Later this year Hungary's finance minister is expected to unveil a new pensions vehicle that the will ensure the country complies with the directive's requirements.
"Why are we obliged to offer another pillar which will compete with the current third or more likely with second pillar?" asked Csaba Nagy, managing director of OTP, Hungary's largest private pension fund.
Nagy said the IORP directive was a threat to Hungary's third pillar pension schemes. New pension insurance companies setting up IORP schemes would draw money from third pillar schemes without increasing personal retirement provision.
"But it will create marketing and transfer costs which the pension fund members will have to pay for," he said.
However, conference attendees said they doubted the issue would come up during the planned review of the directive in early 2008.
Nagy noted that experts in some CEE countries had considered taking the EU to court over discrimination under the IORP directive.
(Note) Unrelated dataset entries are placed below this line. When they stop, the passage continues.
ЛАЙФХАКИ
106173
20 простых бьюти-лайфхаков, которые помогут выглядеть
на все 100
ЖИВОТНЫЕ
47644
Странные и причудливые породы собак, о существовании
Another threat to Hungary's third pillar was the granting of employees benefit packages rather than payments into a third pillar pension fund, Nagy said.
"Employees can now choose what they are using the money for," he explained. "I think many will choose their health fund or food vouchers over their pension fund."
Nagy also pointed out that the EU treated CEE second pillar pension systems as an extension of the first pillar. But he noted that the money in the occupational pension funds could not be used in the government's balance sheet to reduce the deficit in order to fulfil the Maastricht criteria and introduce the euro.